Caribbean Basin Initiative (CBI), which provides for tariff exemptions or
reductions for most products from 24 participating countries in Central
America and the Caribbean region. The CBI trade preferences are not subject to
annual reviews. Countries can lose their CBI benefits under certain
circumstances.
Andean Trade Preference Act (ATPA), which grants tariff preferences to
certain products from Bolivia, Colombia, Ecuador, and Peru. This program
expires in December 2001.
Countries with which the United States has trade agreements that reduce
tariffs and other trade barriers, such as NAFTA and the U.S.-Israel Free Trade
Area Agreement, are covered in another part of trade law that concerns
reciprocal trading agreements.
Special Tariff Preferences: The United States grants an important
tariff preference to goods entering the country that are made from parts
fabricated in the United States. The provision of the law is HTS heading 9802
under the new Harmonized System -- previously known as Section 807 under the old
Tariff System of the United States. Under this arrangement, the tariff is levied
only on the foreign value added of the product. No duty is applied to the
U.S.-made parts. This arrangement, known as "production sharing," is widely used
for products ranging from motor vehicles to semiconductors to apparel sewn
abroad with cloth made in the United States. In 1996, about 8.5 percent of total
U.S. imports entered under the provisions of HTS heading 9802.

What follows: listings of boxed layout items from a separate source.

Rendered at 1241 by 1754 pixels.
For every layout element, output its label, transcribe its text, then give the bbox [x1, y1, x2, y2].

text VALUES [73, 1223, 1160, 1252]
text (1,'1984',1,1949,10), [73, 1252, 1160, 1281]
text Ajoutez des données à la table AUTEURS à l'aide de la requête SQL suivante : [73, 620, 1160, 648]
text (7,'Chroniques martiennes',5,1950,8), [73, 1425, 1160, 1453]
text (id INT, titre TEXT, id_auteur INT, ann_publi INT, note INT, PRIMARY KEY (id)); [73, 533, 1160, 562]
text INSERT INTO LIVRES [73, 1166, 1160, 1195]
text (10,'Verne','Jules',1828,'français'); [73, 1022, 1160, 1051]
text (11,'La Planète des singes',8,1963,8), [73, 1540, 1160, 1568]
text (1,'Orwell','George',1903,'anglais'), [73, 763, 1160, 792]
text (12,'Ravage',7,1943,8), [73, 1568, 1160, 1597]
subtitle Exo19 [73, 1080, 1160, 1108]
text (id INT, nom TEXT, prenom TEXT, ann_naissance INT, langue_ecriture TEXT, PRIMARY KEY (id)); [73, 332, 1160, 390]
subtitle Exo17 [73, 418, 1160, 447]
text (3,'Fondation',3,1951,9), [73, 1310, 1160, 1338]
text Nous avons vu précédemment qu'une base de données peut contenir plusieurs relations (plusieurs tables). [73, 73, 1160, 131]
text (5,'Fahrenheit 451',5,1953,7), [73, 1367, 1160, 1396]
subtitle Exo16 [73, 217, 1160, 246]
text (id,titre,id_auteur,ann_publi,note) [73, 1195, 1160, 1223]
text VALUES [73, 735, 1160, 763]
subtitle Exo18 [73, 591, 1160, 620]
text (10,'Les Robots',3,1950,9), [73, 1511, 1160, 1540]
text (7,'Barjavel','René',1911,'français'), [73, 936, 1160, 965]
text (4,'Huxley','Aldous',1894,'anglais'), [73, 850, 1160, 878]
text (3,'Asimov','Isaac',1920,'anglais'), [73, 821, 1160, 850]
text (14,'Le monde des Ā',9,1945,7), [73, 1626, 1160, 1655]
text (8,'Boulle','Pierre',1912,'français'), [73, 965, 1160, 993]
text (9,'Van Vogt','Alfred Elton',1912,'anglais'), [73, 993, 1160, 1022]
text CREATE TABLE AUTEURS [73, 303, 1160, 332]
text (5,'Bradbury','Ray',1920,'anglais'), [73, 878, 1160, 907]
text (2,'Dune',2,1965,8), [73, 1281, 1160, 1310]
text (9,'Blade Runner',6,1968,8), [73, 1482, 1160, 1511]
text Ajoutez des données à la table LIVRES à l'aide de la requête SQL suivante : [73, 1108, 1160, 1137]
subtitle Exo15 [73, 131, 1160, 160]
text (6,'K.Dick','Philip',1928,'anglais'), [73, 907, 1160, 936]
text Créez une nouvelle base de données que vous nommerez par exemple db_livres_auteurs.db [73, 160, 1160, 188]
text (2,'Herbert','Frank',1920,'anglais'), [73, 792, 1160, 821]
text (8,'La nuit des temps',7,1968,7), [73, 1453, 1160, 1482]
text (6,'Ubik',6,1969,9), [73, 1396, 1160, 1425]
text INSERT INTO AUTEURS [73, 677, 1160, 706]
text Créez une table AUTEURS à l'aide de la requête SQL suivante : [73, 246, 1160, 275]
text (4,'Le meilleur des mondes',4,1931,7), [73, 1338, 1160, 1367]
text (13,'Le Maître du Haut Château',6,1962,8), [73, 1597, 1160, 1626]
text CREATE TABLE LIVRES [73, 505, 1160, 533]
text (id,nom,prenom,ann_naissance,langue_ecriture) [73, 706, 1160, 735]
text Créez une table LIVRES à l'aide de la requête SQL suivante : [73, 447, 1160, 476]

Customs Valuation, Other Regulations: The United States accepts the
WTO Agreement on Customs Valuation as the basis for the U.S. law on customs
valuation, the process for determining the value of an import in order to apply
the ad valorem duty.
By adhering to the agreement, the United States uses the rules under the WTO
Dispute Settlement Understanding to handle disputes.
Current U.S. law establishes the "transaction value" as the main basis for
determining the value of imported merchandise. Generally, transaction value is
the price actually paid or payable for the goods, with additions for certain
items not included in that price. If this first valuation method cannot be used,
the law stipulates that secondary valuation bases be used. In order, these are:
1) the transaction value of identical or similar merchandise; 2) deductive
value; 3) computed value.
U.S. Customs laws also requires that the origin of products be clearly and
truthfully explained. This is particularly important for products that seek
entry under the unilateral tariff exemptions programs of GSP, CBI, and ATPA. For
products to be eligible for the tariff concessions of these three programs, at
least 35 percent of the direct cost of producing the good must have taken place
in the beneficiary country.
There are special "country of origin" provisions for NAFTA.